Vous avez évoqué des partis politiques qui incitent des groupuscules à agir. Je pense que certains d'entre eux n'ont mêmes pas besoin d'être activés. Ils agissent de leur propre chef. Ensuite, j'ignore si un parti politique digne de ce nom serait en mesure d'accepter ce qui s'est passé à Sainte-Soline. J'espère que ce n'est pas le cas. Peut-être suis-je naïf ? Cependant, sur le terrain, nous n'avons repéré aucun drapeau ou signe distinctif d'un parti politique lors de l'affrontement. Des partis auraient-ils incité des manifestants à passer à l'acte et à adopter des comportements violents ? Je ne peux pas vous répondre à ce sujet, que je ne connais pas suffisamment.
Ensuite, vous avez mentionné un dénigrement systématique de l'agriculture. Je le pense désormais complètement dépassé. Il porte ou portait sur l'agriculture conventionnelle. Mais lorsque de tels affrontements surviennent, on parle uniquement d'idéologie, qui vise la destruction pure et simple d'une agriculture qui cherche à évoluer. Selon moi, nous n'avions jamais connu un tel niveau de violence, qui a atteint ce jour-là un point de non-retour.
Les dégâts psychologiques que vous avez mentionnés sont réels. Mais il n'existe pas de sentiment de résignation. Si tel était le cas, cela signifierait que la violence l'a emporté. Nous continuerons ces projets parce que la loi les autorise. Or, nous sommes de culture légaliste. Nous respectons la loi. Je rappelle que le premier projet a été rejeté et que nous l'avons accepté : nous n'avions pas construit de réserve. Nous avons ensuite amélioré les techniques et nous nous sommes conformés à ce qui nous avait été demandé par l'État, la loi et les décrets. Nous sommes parvenus à un consensus satisfaisant le plus grand nombre, qui a conduit à démarrer des travaux qui continueront. Je le redis : la résignation n'est pas de mise car il s'agirait là du pire signal à envoyer. Nous ne pouvons nous y résoudre.

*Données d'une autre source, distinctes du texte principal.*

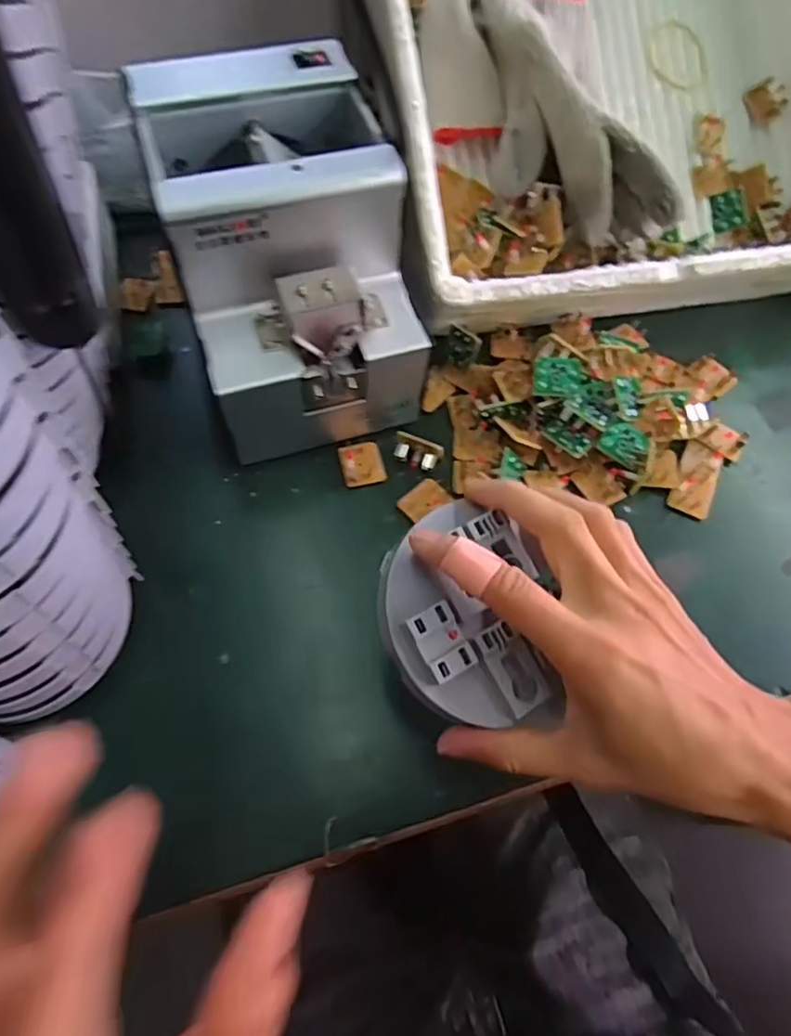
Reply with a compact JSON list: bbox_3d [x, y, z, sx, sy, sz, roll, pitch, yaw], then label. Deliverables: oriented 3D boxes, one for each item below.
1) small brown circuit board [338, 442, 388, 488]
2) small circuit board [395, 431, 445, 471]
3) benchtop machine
[{"bbox_3d":[-0.021,-0.035,0.386,0.027,0.006,0.028,-10,64,-9],"label":"small brown circuit board"},{"bbox_3d":[0.015,-0.043,0.384,0.030,0.021,0.013,17,63,5],"label":"small circuit board"},{"bbox_3d":[-0.061,-0.145,0.353,0.123,0.139,0.180,-18,66,-13],"label":"benchtop machine"}]

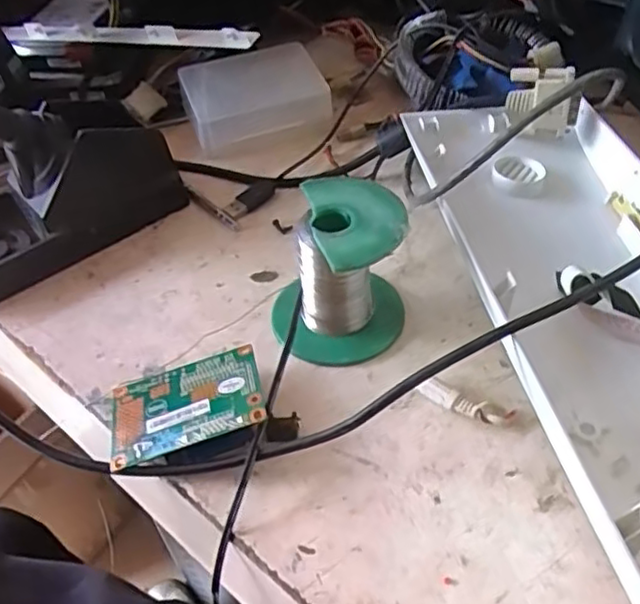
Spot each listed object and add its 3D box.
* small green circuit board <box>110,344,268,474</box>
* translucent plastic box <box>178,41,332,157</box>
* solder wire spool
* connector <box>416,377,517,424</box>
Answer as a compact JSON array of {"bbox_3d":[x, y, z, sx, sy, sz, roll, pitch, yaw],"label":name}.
[{"bbox_3d":[-0.062,0.047,0.308,0.071,0.004,0.049,-19,40,-1],"label":"small green circuit board"},{"bbox_3d":[-0.047,-0.150,0.488,0.098,0.043,0.067,-16,47,-9],"label":"translucent plastic box"},{"bbox_3d":[0.008,-0.016,0.330,0.065,0.069,0.061,-3,46,3],"label":"solder wire spool"},{"bbox_3d":[0.067,0.047,0.306,0.043,0.009,0.010,18,51,21],"label":"connector"}]

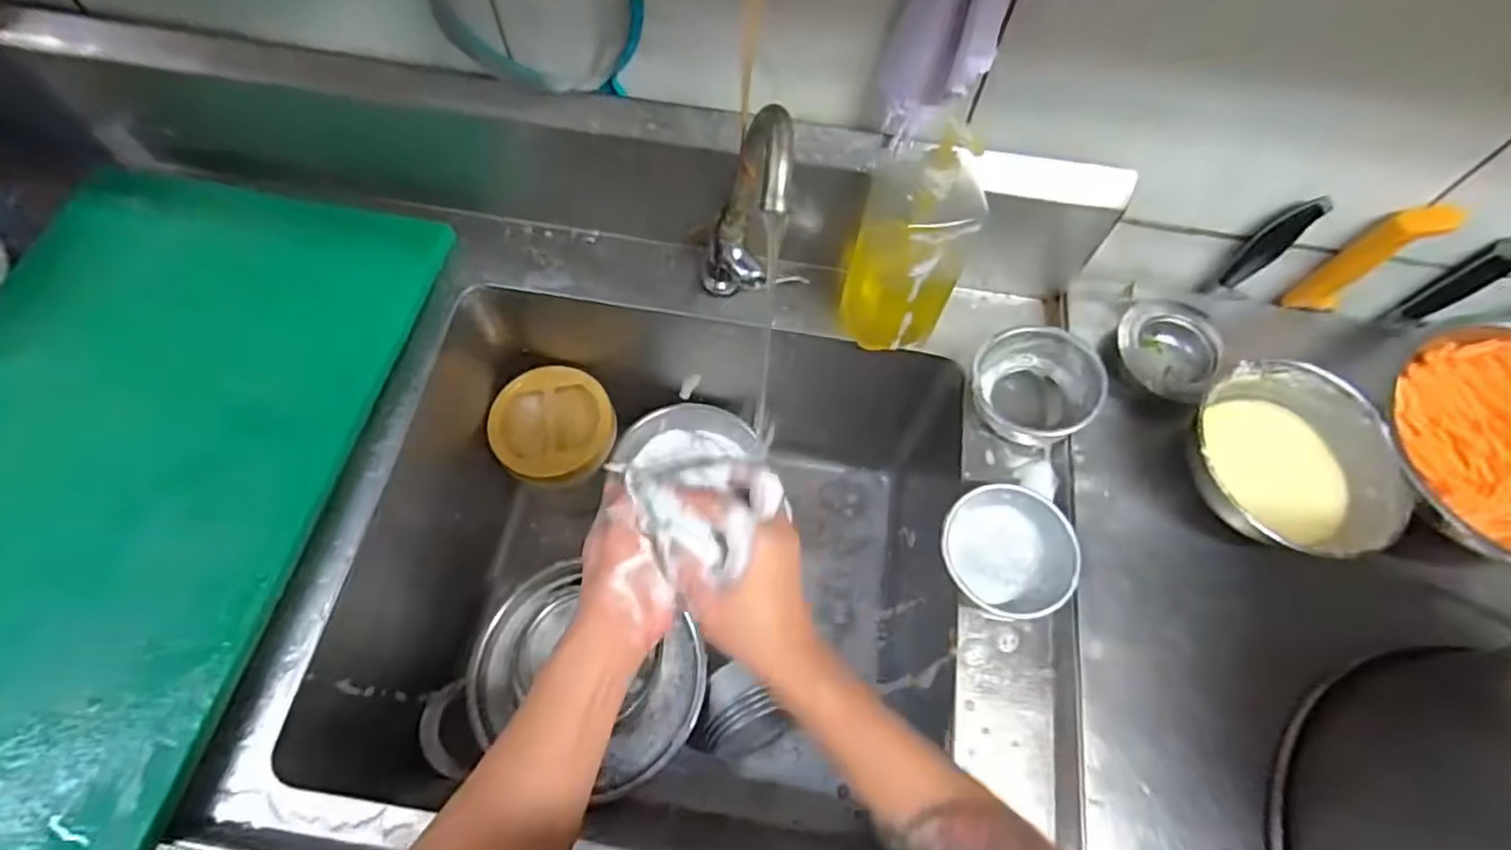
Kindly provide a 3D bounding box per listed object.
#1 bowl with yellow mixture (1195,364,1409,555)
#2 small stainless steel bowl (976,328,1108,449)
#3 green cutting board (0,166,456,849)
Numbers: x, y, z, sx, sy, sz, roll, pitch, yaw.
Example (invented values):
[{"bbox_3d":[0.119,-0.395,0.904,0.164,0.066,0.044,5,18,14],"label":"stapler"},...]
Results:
[{"bbox_3d":[0.433,0.035,0.579,0.173,0.071,0.163,1,64,-2],"label":"bowl with yellow mixture"},{"bbox_3d":[0.255,-0.035,0.632,0.101,0.063,0.108,2,63,-3],"label":"small stainless steel bowl"},{"bbox_3d":[-0.544,0.020,0.584,0.369,0.024,0.583,11,63,2],"label":"green cutting board"}]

Les dégâts humains sont omniprésents. Des agriculteurs peuvent éprouver des difficultés à conduire leurs enfants à l'école le lundi matin, des enfants qui ont entendu leurs parents qualifiés de destructeurs de l'environnement et de la nature. De fait, comme nous le savons tous, la violence subie par les enfants peut être très prononcée et laisser des traces indélébiles.
S'agissant du mode opératoire, il existe une indéniable montée en puissance des phénomènes de violence. À l'occasion de ces manifestations, nous avons atteint les limites du droit, ce qui est fort dommageable. Il y a une vingtaine d'années, lorsque je me suis installé, des actions étaient conduites par des agriculteurs ou par leurs opposants, mais elles cessaient immédiatement lorsque les forces de l'ordre arrivaient. Aujourd'hui, l'affrontement n'est plus craint, ce qui implique un changement de paradigme.